**SUPPLIED TEXT**
We spent the day diving with Samoa Dive & Snorkel and couldn’t recommend them enough - Justin and Ty have 20 years experience between them and are professional, reassuring (for a first time diver over here!) and more than willing to share their vast local knowledge about the island. Their philosophy is centred around taking their clients to the spots not frequented by tourists, and the resulting day trip means you’ll find yourself the only people deep in the heart of the Samoan jungle, using a dive weight to crack open your coconut at morning tea before sinking into the warm and crystal clear water to begin your day of diving.  

If you’re going to spend time underwater in Samoa, these guys should be your only choice - in fact, they’re rated number one for diving by TripAdvisor in the whole of Samoa, and the only operator to hold a PADI 5 star rating.

Other activities worth doing include the Tiapapata Arts Centre - a beautifully peaceful spot, comprising of an art gallery and a cafe serving local and plant-based produce; and the Piula Cave Pools, a freshwater oasis in the grounds of the theological college.

**PROBLEMS TO SOLVE**
A. In the Samoa travel passage, how many years of experience do Justin and Ty have between them?
B. Reproduce the stretch of the Samoa travel passage from "We spent the" through "day of diving.".
C. Carry on the Samoa travel passage with new text after its final sentence.
The data that comes next has no connection to the Samoa travel passage.

**RECORDED DATA**
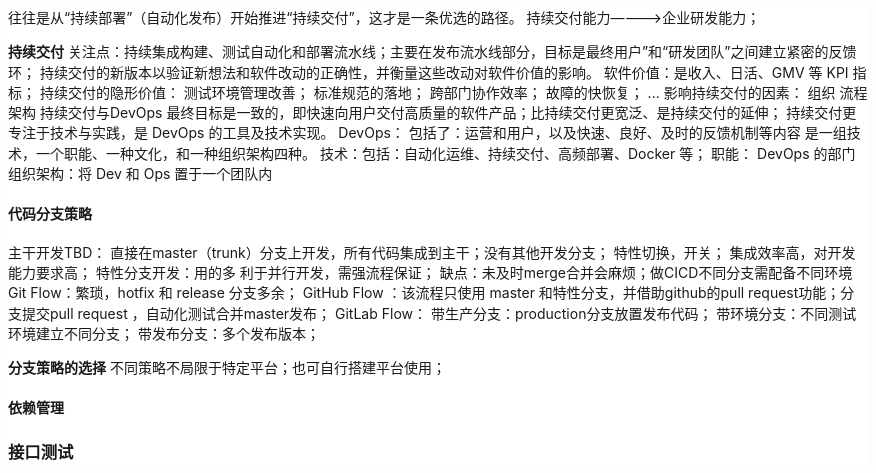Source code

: 往往是从“持续部署”（自动化发布）开始推进“持续交付”，这才是一条优选的路径。
持续交付能力————>企业研发能力；

**持续交付**
关注点：持续集成构建、测试自动化和部署流水线；主要在发布流水线部分，目标是最终用户”和“研发团队”之间建立紧密的反馈环；
持续交付的新版本以验证新想法和软件改动的正确性，并衡量这些改动对软件价值的影响。
	软件价值：是收入、日活、GMV 等 KPI 指标；
持续交付的隐形价值：
	测试环境管理改善；
	标准规范的落地；
	跨部门协作效率；
	故障的快恢复；
	...
影响持续交付的因素：
	组织
	流程
	架构
持续交付与DevOps
	最终目标是一致的，即快速向用户交付高质量的软件产品；比持续交付更宽泛、是持续交付的延伸；
	持续交付更专注于技术与实践，是 DevOps 的工具及技术实现。
	DevOps：
		包括了：运营和用户，以及快速、良好、及时的反馈机制等内容
		是一组技术，一个职能、一种文化，和一种组织架构四种。
			技术：包括：自动化运维、持续交付、高频部署、Docker 等；
			职能： DevOps 的部门
			组织架构：将 Dev 和 Ops 置于一个团队内



#### 代码分支策略
主干开发TBD：
	直接在master（trunk）分支上开发，所有代码集成到主干；没有其他开发分支；
	特性切换，开关；
	集成效率高，对开发能力要求高；
特性分支开发：用的多
	利于并行开发，需强流程保证；
	缺点：未及时merge合并会麻烦；做CICD不同分支需配备不同环境
	Git Flow：繁琐，hotfix 和 release 分支多余；
	GitHub Flow ：该流程只使用 master 和特性分支，并借助github的pull request功能；分支提交pull request ，自动化测试合并master发布；
	GitLab Flow：
		带生产分支：production分支放置发布代码；
		带环境分支：不同测试环境建立不同分支；
		带发布分支：多个发布版本；

**分支策略的选择**
不同策略不局限于特定平台；也可自行搭建平台使用；

#### 依赖管理



### 接口测试


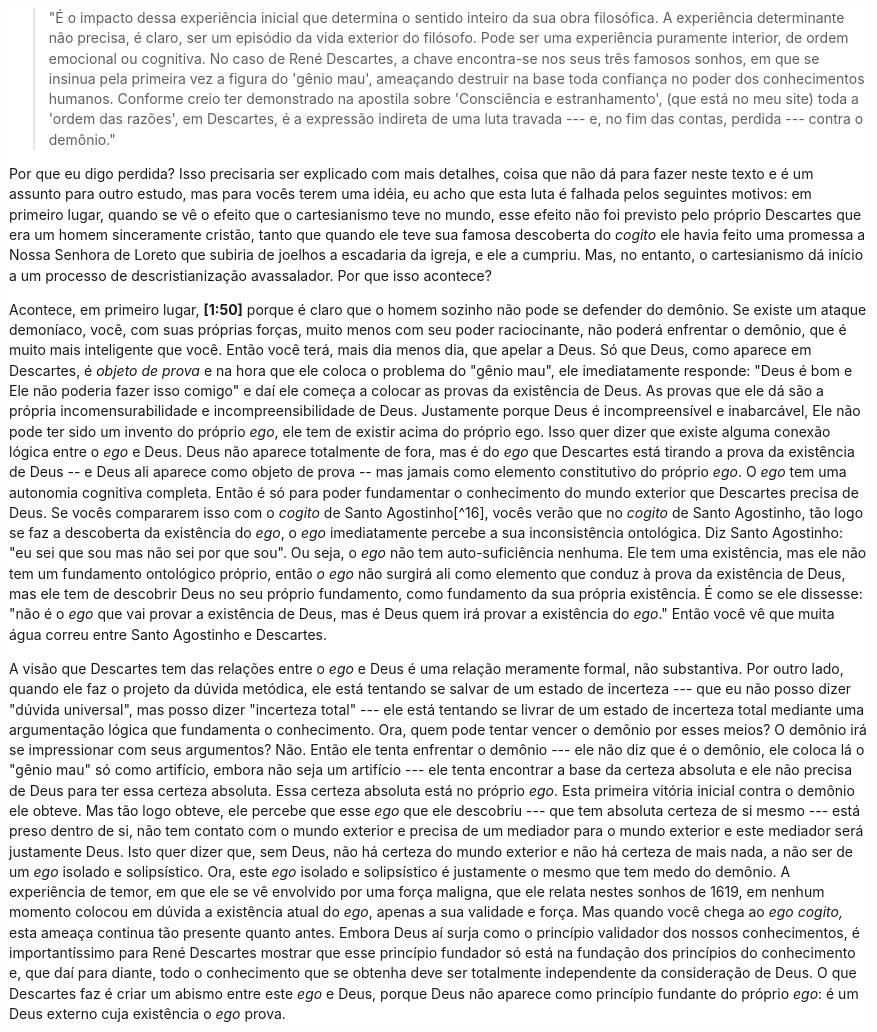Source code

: > "É o impacto dessa experiência inicial que determina o sentido inteiro da sua obra filosófica. A experiência determinante não precisa, é claro, ser um episódio da vida exterior do filósofo. Pode ser uma experiência puramente interior, de ordem emocional ou cognitiva. No caso de René Descartes, a chave encontra-se nos seus três famosos sonhos, em que se insinua pela primeira vez a figura do 'gênio mau', ameaçando destruir na base toda confiança no poder dos conhecimentos humanos. Conforme creio ter demonstrado na apostila sobre 'Consciência e estranhamento', (que está no meu site) toda a 'ordem das razões', em Descartes, é a expressão indireta de uma luta travada --- e, no fim das contas, perdida --- contra o demônio."

Por que eu digo perdida? Isso precisaria ser explicado com mais detalhes, coisa que não dá para fazer neste texto e é um assunto para outro estudo, mas para vocês terem uma idéia, eu acho que esta luta é falhada pelos seguintes motivos: em primeiro lugar, quando se vê o efeito que o cartesianismo teve no mundo, esse efeito não foi previsto pelo próprio Descartes que era um homem sinceramente cristão, tanto que quando ele teve sua famosa descoberta do *cogito* ele havia feito uma promessa a Nossa Senhora de Loreto que subiria de joelhos a escadaria da igreja, e ele a cumpriu. Mas, no entanto, o cartesianismo dá início a um processo de descristianização avassalador. Por que isso acontece?

Acontece, em primeiro lugar, **\[1:50\]** porque é claro que o homem sozinho não pode se defender do demônio. Se existe um ataque demoníaco, você, com suas próprias forças, muito menos com seu poder raciocinante, não poderá enfrentar o demônio, que é muito mais inteligente que você. Então você terá, mais dia menos dia, que apelar a Deus. Só que Deus, como aparece em Descartes, é *objeto de prova* e na hora que ele coloca o problema do "gênio mau", ele imediatamente responde: "Deus é bom e Ele não poderia fazer isso comigo" e daí ele começa a colocar as provas da existência de Deus. As provas que ele dá são a própria incomensurabilidade e incompreensibilidade de Deus. Justamente porque Deus é incompreensível e inabarcável, Ele não pode ter sido um invento do próprio *ego*, ele tem de existir acima do próprio ego. Isso quer dizer que existe alguma conexão lógica entre o *ego* e Deus. Deus não aparece totalmente de fora, mas é do *ego* que Descartes está tirando a prova da existência de Deus -- e Deus ali aparece como objeto de prova -- mas jamais como elemento constitutivo do próprio *ego*. O *ego* tem uma autonomia cognitiva completa. Então é só para poder fundamentar o conhecimento do mundo exterior que Descartes precisa de Deus. Se vocês compararem isso com o *cogito* de Santo Agostinho[^16], vocês verão que no *cogito* de Santo Agostinho, tão logo se faz a descoberta da existência do *ego*, o *ego* imediatamente percebe a sua inconsistência ontológica. Diz Santo Agostinho: "eu sei que sou mas não sei por que sou". Ou seja, o *ego* não tem auto-suficiência nenhuma. Ele tem uma existência, mas ele não tem um fundamento ontológico próprio, então *o ego* não surgirá ali como elemento que conduz à prova da existência de Deus, mas ele tem de descobrir Deus no seu próprio fundamento, como fundamento da sua própria existência. É como se ele dissesse: "não é o *ego* que vai provar a existência de Deus, mas é Deus quem irá provar a existência do *ego*." Então você vê que muita água correu entre Santo Agostinho e Descartes.

A visão que Descartes tem das relações entre o *ego* e Deus é uma relação meramente formal, não substantiva. Por outro lado, quando ele faz o projeto da dúvida metódica, ele está tentando se salvar de um estado de incerteza --- que eu não posso dizer "dúvida universal", mas posso dizer "incerteza total" --- ele está tentando se livrar de um estado de incerteza total mediante uma argumentação lógica que fundamenta o conhecimento. Ora, quem pode tentar vencer o demônio por esses meios? O demônio irá se impressionar com seus argumentos? Não. Então ele tenta enfrentar o demônio --- ele não diz que é o demônio, ele coloca lá o "gênio mau" só como artifício, embora não seja um artifício --- ele tenta encontrar a base da certeza absoluta e ele não precisa de Deus para ter essa certeza absoluta. Essa certeza absoluta está no próprio *ego*. Esta primeira vitória inicial contra o demônio ele obteve. Mas tão logo obteve, ele percebe que esse *ego* que ele descobriu --- que tem absoluta certeza de si mesmo --- está preso dentro de si, não tem contato com o mundo exterior e precisa de um mediador para o mundo exterior e este mediador será justamente Deus. Isto quer dizer que, sem Deus, não há certeza do mundo exterior e não há certeza de mais nada, a não ser de um *ego* isolado e solipsístico. Ora, este *ego* isolado e solipsístico é justamente o mesmo que tem medo do demônio. A experiência de temor, em que ele se vê envolvido por uma força maligna, que ele relata nestes sonhos de 1619, em nenhum momento colocou em dúvida a existência atual do *ego*, apenas a sua validade e força. Mas quando você chega ao *ego* *cogito,* esta ameaça continua tão presente quanto antes. Embora Deus aí surja como o princípio validador dos nossos conhecimentos, é importantíssimo para René Descartes mostrar que esse princípio fundador só está na fundação dos princípios do conhecimento e, que daí para diante, todo o conhecimento que se obtenha deve ser totalmente independente da consideração de Deus. O que Descartes faz é criar um abismo entre este *ego* e Deus, porque Deus não aparece como princípio fundante do próprio *ego*: é um Deus externo cuja existência o *ego* prova.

**WRITTEN ANSWERS**
A. They have 20 years of experience between them.

B.
We spent the day diving with Samoa Dive & Snorkel and couldn’t recommend them enough - Justin and Ty have 20 years experience between them and are professional, reassuring (for a first time diver over here!) and more than willing to share their vast local knowledge about the island. Their philosophy is centred around taking their clients to the spots not frequented by tourists, and the resulting day trip means you’ll find yourself the only people deep in the heart of the Samoan jungle, using a dive weight to crack open your coconut at morning tea before sinking into the warm and crystal clear water to begin your day of diving.

C.
Getting there
We flew with Virgin Australia from Sydney to Apia and, thanks to airmiles, our flights were free (you can check out my guide to getting started with airmiles over on The Champagne Mile here). Apia town is an approximate one hour drive from the airport along a straight, sometimes unsealed road through the villages. You can hire a car from Apia Faleolo airport - we used Samoana Car, but international brands Budget and Avis are also available.

Hiring a car in Samoa

Getting around
If you want to get around relatively quickly and on your own agenda, driving in Samoa is your best bet. Bear in mind that the driving test was only introduced in Samoa a few years ago and police checks for driving licences are fairly common (as a tourist, you’re expected to pay the $20WST ($10 AUD) for a visitor licence, which is a small piece of paper to be kept in your vehicle).

Dogs roam freely in Samoa and are a frequent site on all main roads - most of them will move out of harm's way when they see you approaching, but take particular caution at night when visibility is reduced. Likewise, when driving through villages beware of loose pigs, and, as there are no pavements, pedestrians.   

We felt very safe in Samoa driving at night, but always lock the vehicle when left unattended and use your common sense in any unusual scenarios.

Buses in Samoa are both loud in colour, and loud in experience - to travel on a Samoan bus is a true South Pacific experience, especially as you’re likely to be sharing your seat with a local and there’s no air con (or glass in the windows, for that matter).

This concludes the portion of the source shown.